Tonight is my sisters birthday and we are going somewhere in a bit, so for some reason OF COURSE I felt the need to finally do an LJ post. Because, lack of time sure seems like a good time to cram as much as I can. My sister made the above photo. I love happy-positive-pics of my team but that batting average is killing me. Worried more than ever for the upcoming SF series. Pray, because I feel like I am going to get laughed out of AT&T Park. ;_____;
San Diego? Meh. It's nice but not for me. Went to numerous beaches, lots of walking, not enough eating, didn't really buy much, mostly played with the kids. But Petco Park was something else. GREAT place and atmosphere, I can NOT stress enough how kind and gracious they were. Of course we were all in incognito with no dodger gear on. The place was gorgeous, the food out of this world, the merch was so good. I wish I had all the money in the world to buy it all and just bathe in it. So pretty. Navy blue is soooooooooo nice. Briar and I really bonded on this trip, we played SO much and she now very curious about me and looks for me. Usually we play and she's kinda done with me and leaves but she'll ask where I am while at work or what I am doing if I am not at home. She had her hair in a braid and when undoing it, her hair was crimped and wavy and she said she looked just like me. What a sweet girl. I love her endlessly.

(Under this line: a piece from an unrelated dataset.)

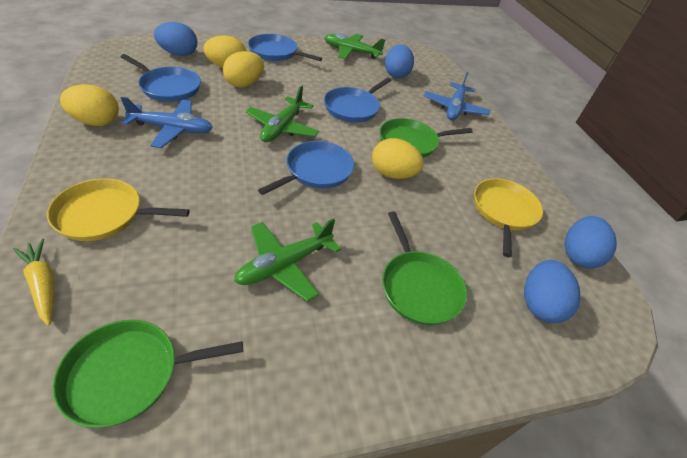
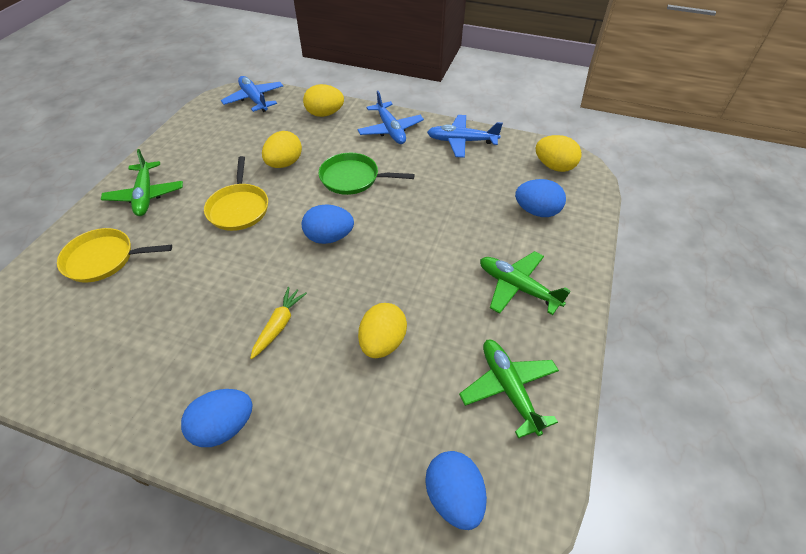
blue pan: 4 -> 0
blue plane: 2 -> 3
green pan: 3 -> 1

In LA, our field level seats were SO good. I wanted to just cry but the kids were so restless and tired we had to leave in the 8th. Plus the crowd was filled with first timers (don't wanna be mean but it was LGBT night) and lots of people there just for the scene, lots of cameras, standing and walking around. No one was really watching the game so eh, plus endless blasting of dance music just makes me wanna cry. I like to hear the crack of the bat. But it was funny to hear commentary about how hot our players are, how tight their pants are and just how UNhot their batting average is. (I know, I know...)
It was a very long vacation and I don't feel comfortable taking 9 days off. I was anxious and wanting to get back to my routine. I am very happy to spend lots of time with my family but it can be overwhelming and again, I missed my routine and talking to my friends and being in the gamechat and just going to work and having the same breakfast I always have at 8:20am and just MY LIFE. But it was a nice distraction from other issues in my life. Nothing bad or major, I just needed to cut someone out of my life and the anxiety/guilt/restlessness is gone. I focus so much energy on a not so good person.
I am happy to be reading more books, drinking more teas, working more hours and listening to an absurd amount of Zayn. YES HIS ALBUM IS THAT GOOD.
LIKE OMG. BALLADS. ME? YES. SLAY EM' ZAYN. I wasn't a believer but now, album is top notch.